I heard a rustle of covers, the click of a lamp. Evangeline cleared her throat. “Mr Jericho. Has something happened? Please don’t tell me another—”
“I hope not,” I said. “I’m connecting a couple of dots and I need your help. You told me that, after Gennie started coming to the attention of the press, the family was contacted by a publicist. You said his name was Rose?”
“Oh,” she sighed wearily. “Something like Rose. A smart, smooth-talking, oily sort of man in his forties. My mother said he reminded her of one of those sharp-suited spivs you see in old war movies. He ditched Gennie as a client as soon as she started to withdraw from the big public events. I haven’t thought about him in years.”
“Might his name actually have been Thorn?” I said. “Sebastian Thorn?”
There was indeed a touch of the old-fashioned spiv in the man smiling back at me from my laptop. Thorn’s photo on the EverThorn Media website showed a jowly, hawk-faced sixty-something, receding hair slicked back, a white pencil moustache, teeth almost as luminous as his younger partner’s. But despite the twinkle, there was a hardness in those eyes that made me think of Nick’s description. The old guy’s like a bulldog protecting his pup.
“Thorn, of course,” Evangeline muttered. “A creepy old man, although I suppose back then he wasn’t all that old. Still, anyone over twenty-five is ancient to a pair of teenage girls. He seemed to like getting in between the two of us and wrapping his arms around our waists. ‘A thorn between two roses,’ he’d laugh. I suppose that’s how I got the name mixed up. God, our mother just used to sit there tittering as he did it. She’d never say a word against anyone who brought money into the house.”
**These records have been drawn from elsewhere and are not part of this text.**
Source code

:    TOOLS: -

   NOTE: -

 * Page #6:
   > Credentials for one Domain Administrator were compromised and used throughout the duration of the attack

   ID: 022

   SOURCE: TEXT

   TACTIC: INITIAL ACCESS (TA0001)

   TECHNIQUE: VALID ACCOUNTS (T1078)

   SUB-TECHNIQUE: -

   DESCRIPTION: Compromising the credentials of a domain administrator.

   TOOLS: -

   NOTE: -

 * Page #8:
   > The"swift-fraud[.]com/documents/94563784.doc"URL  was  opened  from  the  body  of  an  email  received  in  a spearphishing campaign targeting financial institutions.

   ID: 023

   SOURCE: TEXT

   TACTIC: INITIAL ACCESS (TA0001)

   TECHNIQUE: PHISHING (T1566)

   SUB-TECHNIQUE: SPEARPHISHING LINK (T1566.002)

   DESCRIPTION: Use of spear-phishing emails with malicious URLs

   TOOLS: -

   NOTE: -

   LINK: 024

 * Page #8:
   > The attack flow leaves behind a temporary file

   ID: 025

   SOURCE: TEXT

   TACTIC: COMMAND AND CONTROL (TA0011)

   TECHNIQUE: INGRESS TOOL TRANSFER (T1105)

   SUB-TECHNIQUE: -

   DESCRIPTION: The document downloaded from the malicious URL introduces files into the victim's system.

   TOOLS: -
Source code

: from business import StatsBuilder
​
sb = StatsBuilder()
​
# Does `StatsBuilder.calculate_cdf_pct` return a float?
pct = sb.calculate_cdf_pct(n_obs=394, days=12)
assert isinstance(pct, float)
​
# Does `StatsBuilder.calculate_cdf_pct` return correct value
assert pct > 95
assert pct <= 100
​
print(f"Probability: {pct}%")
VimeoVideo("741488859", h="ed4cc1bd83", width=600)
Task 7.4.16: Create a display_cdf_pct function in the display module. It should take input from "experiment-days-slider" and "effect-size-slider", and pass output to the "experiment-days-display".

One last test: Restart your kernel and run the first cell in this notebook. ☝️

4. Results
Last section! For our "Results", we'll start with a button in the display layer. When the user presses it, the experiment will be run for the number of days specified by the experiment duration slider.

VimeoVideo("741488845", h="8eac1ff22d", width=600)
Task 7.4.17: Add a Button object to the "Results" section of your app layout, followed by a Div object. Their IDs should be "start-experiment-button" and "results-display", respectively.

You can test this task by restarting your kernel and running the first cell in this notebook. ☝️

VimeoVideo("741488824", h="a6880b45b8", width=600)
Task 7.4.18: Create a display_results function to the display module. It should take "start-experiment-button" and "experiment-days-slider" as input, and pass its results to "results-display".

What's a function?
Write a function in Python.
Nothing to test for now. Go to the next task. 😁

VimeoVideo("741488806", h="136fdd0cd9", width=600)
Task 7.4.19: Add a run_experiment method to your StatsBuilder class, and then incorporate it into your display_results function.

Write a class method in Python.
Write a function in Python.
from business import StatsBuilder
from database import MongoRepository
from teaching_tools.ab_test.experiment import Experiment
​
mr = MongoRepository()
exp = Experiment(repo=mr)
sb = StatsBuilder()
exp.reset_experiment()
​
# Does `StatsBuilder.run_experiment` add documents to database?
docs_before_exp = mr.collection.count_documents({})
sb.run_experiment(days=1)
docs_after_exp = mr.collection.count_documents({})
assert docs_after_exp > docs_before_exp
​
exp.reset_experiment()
I thought of that confused, bedraggled woman emerging from the bushes of Cedar Gables, wittering about her missing scarf and bedsheets and underthings. Whatever the fa
ults of her past, Patricia Bell’s dismantling mind seemed punishment enough.
“How did he first hear about Gennie’s abilities?” I asked.
“Word had started to get out by then,” Evangeline said. “First through our cousin’s spiritualist friends, then the internet chatrooms, then pieces in the local paper that were eventually taken up by the national press. I remember it was around that time I really started to get frightened. Things were getting out of hand, you see? Our silly game had taken on a life of its own. Of course, when he turned up at the house, Thorn denied he’d heard of Gennie through any of those sources. He said her name had been passed to him by his contacts in the spirit world.”
“Wait,” I said. “You mean he claimed to have psychic powers of his own?”
“That’s how he started, I believe,” Evangeline said. “As a medium.”
So not only a creator of witches, I thought, but a witch himself.
“He was furious when Gennie finally said she wanted to stop. As far as he was concerned, she was the goose that laid the golden egg. But, as fragile as she seemed, my sister could be remarkably obstinate when her mind was made up. Not even our mother could move her.”
“And what about you?”
“Truly, Mr Jericho? With all that publicity and press attention, I was just glad that she’d never been found out. She had at least twenty more years of blissful ignorance before Dr Gillespie tore that fantasy away from her.”
“Just one more thing and I’ll let you get some rest,” I said. “Would your sister have kept Sebastian Thorn’s home address?”
“I shouldn’t have thought so, but if you’ll hang on…”
I heard the phone clatter onto a table and then the muffled sound of bare feet on carpet. Then nothing for a long time except the buzz of the line. I’d just started to feel my eyes droop when a shriek cut through the stillness.